Historical fiction strives to captivate the curiosity of both the history buff and the more “innocent” fiction reader. I love this genre, and I think it’s a difficult one because of the balance the writer has to achieve between being pedantic and making references that elude the reader. I admire the balance Sheena Vernon achieves in this regard. I imagine this may be her first public foray into the genre, and this piece shows her promise. I don’t wish to compare her to others who are masters of the genre, because I expect that the masters have evolved over time. I look forward to Sheena Vernon’s evolution as a writer of historical fiction. She is well equipped for the genre by her research skills, humor, and a striking gift for dialogue. Her choice of the focus for this book indicates a curiosity that is valuable in this genre. In addition to giving readers a sense of what life was like in the time of Handel and for Handel himself, the author essentially presents the answer to a more interesting question, “Why did Handel’s Messiah premiere in Dublin instead of London, where Handel resided?” In my opinion, she clearly honors historical accuracy and detail while taking numerous liberties in the interests of engaging the reader in an intimate narrative. She deftly addresses the ambiguous nature of Handel’s personal life and sexuality by surrounding him with persons who raise questions for us, but the author does not wildly speculate or presume to define the private life of the esteemed composer. She exercises subtlety in a number of other regards as well. In the name of the protagonist, Harry Walsh, Vernon neatly references Handel’s publisher, John Walsh. She even includes an incarnation of mythical Timon with a nod to both classical art and Shakespeare.
I particularly enjoyed the story’s delightfully nuanced secondary characters, a Shakespearean range of personalities, dialects, and rhythms.

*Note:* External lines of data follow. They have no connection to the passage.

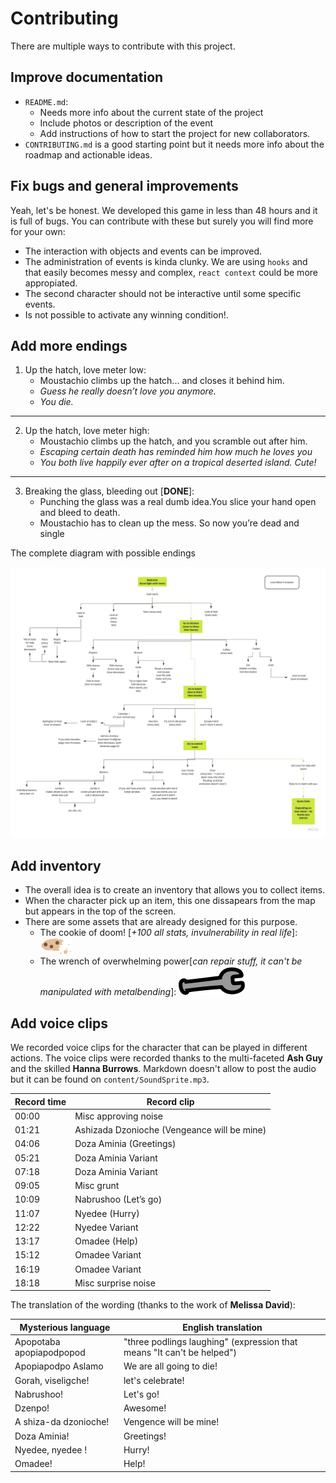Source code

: # Contributing

There are multiple ways to contribute with this project.

## Improve documentation

- `README.md`:
  - Needs more info about the current state of the project
  - Include photos or description of the event
  - Add instructions of how to start the project for new collaborators.
- `CONTRIBUTING.md` is a good starting point but it needs more info about the roadmap and actionable ideas.

## Fix bugs and general improvements

Yeah, let's be honest. We developed this game in less than 48 hours and it is full of bugs. You can contribute with these but surely you will find more for your own:

- The interaction with objects and events can be improved.
- The administration of events is kinda clunky. We are using `hooks` and that easily becomes messy and complex, `react context` could be more appropiated.
- The second character should not be interactive until some specific events.
- Is not possible to activate any winning condition!.

## Add more endings

1. Up the hatch, love meter low:
   - Moustachio climbs up the hatch... and closes it behind him.
   - _Guess he really doesn’t love you anymore._
   - _You die._

---

2. Up the hatch, love meter high:
   - Moustachio climbs up the hatch, and you scramble out after him.
   - _Escaping certain death has reminded him how much he loves you_
   - _You both live happily ever after on a tropical deserted island. Cute!_

---

3. Breaking the glass, bleeding out [**DONE**]:
   - Punching the glass was a real dumb idea.You slice your hand open and bleed to death.
   - Moustachio has to clean up the mess. So now you’re dead and single

The complete diagram with possible endings

![Ending Diagram](content/ending-diagram.jpg)

## Add inventory

- The overall idea is to create an inventory that allows you to collect items.
- When the character pick up an item, this one dissapears from the map but appears in the top of the screen.
- There are some assets that are already designed for this purpose.
  - The cookie of doom! [*+100 all stats, invulnerability in real life*]: ![Single cookie](content/Single_Cookie.svg)
  - The wrench of overwhelming power[*can repair stuff, it can't be manipulated with metalbending*]: ![Wrench](content/Wrench.svg)

## Add voice clips

We recorded voice clips for the character that can be played in different actions. The voice clips were recorded thanks to the multi-faceted **Ash Guy** and the skilled **Hanna Burrows**. Markdown doesn't allow to post the audio but it can be found on `content/SoundSprite.mp3`.

| Record time | Record clip                                 |
| ----------- | ------------------------------------------- |
| 00:00       | Misc approving noise                        |
| 01:21       | Ashizada Dzonioche (Vengeance will be mine) |
| 04:06       | Doza Aminia (Greetings)                     |
| 05:21       | Doza Aminia Variant                         |
| 07:18       | Doza Aminia Variant                         |
| 09:05       | Misc grunt                                  |
| 10:09       | Nabrushoo (Let’s go)                        |
| 11:07       | Nyedee (Hurry)                              |
| 12:22       | Nyedee Variant                              |
| 13:17       | Omadee (Help)                               |
| 15:12       | Omadee Variant                              |
| 16:19       | Omadee Variant                              |
| 18:18       | Misc surprise noise                         |

The translation of the wording (thanks to the work of **Melissa David**):

| Mysterious language      | English translation                                                    |
| ------------------------ | ---------------------------------------------------------------------- |
| Apopotaba apopiapodpopod | "three podlings laughing" (expression that means "It can't be helped") |
| Apopiapodpo Aslamo       | We are all going to die!                                               |
| Gorah, viseligche!       | let's celebrate!                                                       |
| Nabrushoo!               | Let's go!                                                              |
| Dzenpo!                  | Awesome!                                                               |
| A shiza-da dzonioche!    | Vengence will be mine!                                                 |
| Doza Aminia!             | Greetings!                                                             |
| Nyedee, nyedee !         | Hurry!                                                                 |
| Omadee!                  | Help!                                                                  |
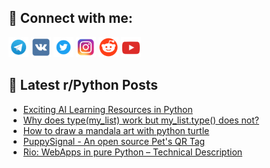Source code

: ## 🔎 Connect with me:
[<img src="https://github.com/bullbesh/bullbesh/blob/main/images/Telegram.png" width="32" height="32" />](https://t.me/bullbesh)
[<img src="https://github.com/bullbesh/bullbesh/blob/main/images/VK.png" width="32" height="32" />](https://vk.com/bullbesh)
[<img src="https://github.com/bullbesh/bullbesh/blob/main/images/Twitter.png" width="32" height="32" />](https://twitter.com/bullbesh1)
[<img src="https://github.com/bullbesh/bullbesh/blob/main/images/Instagram.png" width="32" height="32" />](https://www.instagram.com/bullbesh)
[<img src="https://github.com/bullbesh/bullbesh/blob/main/images/Reddit.png" width="32" height="32" />](https://www.reddit.com/user/bullbesh)
[<img src="https://github.com/bullbesh/bullbesh/blob/main/images/YouTube.png" width="32" height="32" />](https://www.youtube.com/channel/UCtfjRs6uzgq5mfm8S06WTcg)

## 📕 Latest r/Python Posts
<!-- BLOG-POST-LIST:START -->
- [Exciting AI Learning Resources in Python](https://www.reddit.com/r/Python/comments/1eb9q41/exciting_ai_learning_resources_in_python/)
- [Why does type&lpar;my_list&rpar; work but my_list.type&lpar;&rpar; does not?](https://www.reddit.com/r/Python/comments/1eb4kc9/why_does_typemy_list_work_but_my_listtype_does_not/)
- [How to draw a mandala art with python turtle](https://www.reddit.com/r/Python/comments/1eb3xcz/how_to_draw_a_mandala_art_with_python_turtle/)
- [PuppySignal - An open source Pet&#39;s QR Tag](https://www.reddit.com/r/Python/comments/1eb3lam/puppysignal_an_open_source_pets_qr_tag/)
- [Rio: WebApps in pure Python – Technical Description](https://www.reddit.com/r/Python/comments/1eb2cta/rio_webapps_in_pure_python_technical_description/)
<!-- BLOG-POST-LIST:END -->
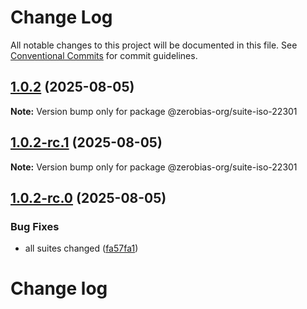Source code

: # Change Log

All notable changes to this project will be documented in this file.
See [Conventional Commits](https://conventionalcommits.org) for commit guidelines.

## [1.0.2](https://github.com/zerobias-org/suite/compare/@zerobias-org/suite-iso-22301@1.0.2-rc.1...@zerobias-org/suite-iso-22301@1.0.2) (2025-08-05)

**Note:** Version bump only for package @zerobias-org/suite-iso-22301





## [1.0.2-rc.1](https://github.com/zerobias-org/suite/compare/@zerobias-org/suite-iso-22301@1.0.2-rc.0...@zerobias-org/suite-iso-22301@1.0.2-rc.1) (2025-08-05)

**Note:** Version bump only for package @zerobias-org/suite-iso-22301





## [1.0.2-rc.0](https://github.com/zerobias-org/suite/compare/@zerobias-org/suite-iso-22301@1.0.1...@zerobias-org/suite-iso-22301@1.0.2-rc.0) (2025-08-05)


### Bug Fixes

* all suites changed ([fa57fa1](https://github.com/zerobias-org/suite/commit/fa57fa1af7628003297df46b2d7740fe95bd2666))





# Change log
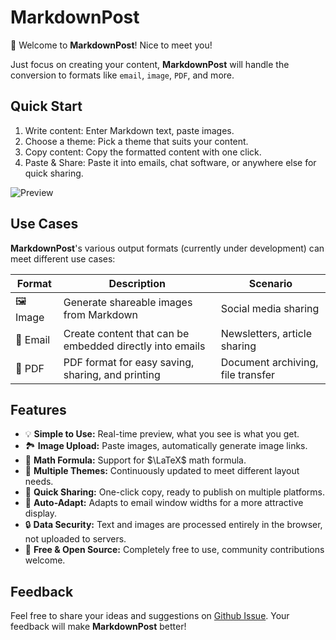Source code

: # MarkdownPost

👋 Welcome to **MarkdownPost**! Nice to meet you!

Just focus on creating your content, **MarkdownPost** will handle the conversion to formats like `email`, `image`, `PDF`, and
more.

## Quick Start

1. Write content: Enter Markdown text, paste images.
2. Choose a theme: Pick a theme that suits your content.
3. Copy content: Copy the formatted content with one click.
4. Paste & Share: Paste it into emails, chat software, or anywhere else for quick sharing.

![Preview](https://picsum.photos/600/300)

## Use Cases

**MarkdownPost**'s various output formats (currently under development) can meet different use cases:

| Format    | Description                                              | Scenario                          |
|-----------|----------------------------------------------------------|-----------------------------------|
| 🖼️ Image | Generate shareable images from Markdown                  | Social media sharing              |
| 📧 Email  | Create content that can be embedded directly into emails | Newsletters, article sharing      |
| 📄 PDF    | PDF format for easy saving, sharing, and printing        | Document archiving, file transfer |

## Features

- 💡 **Simple to Use:** Real-time preview, what you see is what you get.
- 🏞️ **Image Upload:** Paste images, automatically generate image links.
- 🧮 **Math Formula:** Support for $\LaTeX$ math formula.
- 🎨 **Multiple Themes:** Continuously updated to meet different layout needs.
- 📧 **Quick Sharing:** One-click copy, ready to publish on multiple platforms.
- 📄 **Auto-Adapt:** Adapts to email window widths for a more attractive display.
- 🔒 **Data Security:** Text and images are processed entirely in the browser, not uploaded to servers.
- 🌟 **Free & Open Source:** Completely free to use, community contributions welcome.

## Feedback

Feel free to share your ideas and suggestions on [Github Issue](https://github.com/Cyronlee/markdown-post/issues). Your
feedback will make **MarkdownPost** better!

Their dialogue is blessed with both depth and hilarity. For this reason, I recommend listening to the audio book while reading the story. “Messiah” serves up an abundance of fabulous British slang of the period. The context and tone of the writing successfully convey the general meaning of the unfamiliar words, and I would have enjoyed reading the book by itself. Having said that, however, I am so glad that I didn’t just read the book. The audio book is a rare gem to anyone who appreciates the theatre. It is a luxury to listen to British actor David Shaughnessy narrate and channel the entire cast of characters. It’s much like enjoying a Merchant Ivory film. To those with a theatre background, it might be reminiscent of John Barton’s Playing Shakespeare series, which is to say that David Shaughnessy’s rendering of the range of characters is a gift. Don’t miss it. Without the audio, I’m certain I would have missed out on the rich diversity of characters’ personalities and voices, nuances in the dialogue, as well as the juicy sound and intended meaning of 18th century British slang.
This “Messiah” presents artistic, political, and cultural history in a most approachable form, honors the depth and breadth of the period, and identifies more than a few issues that resonate across time.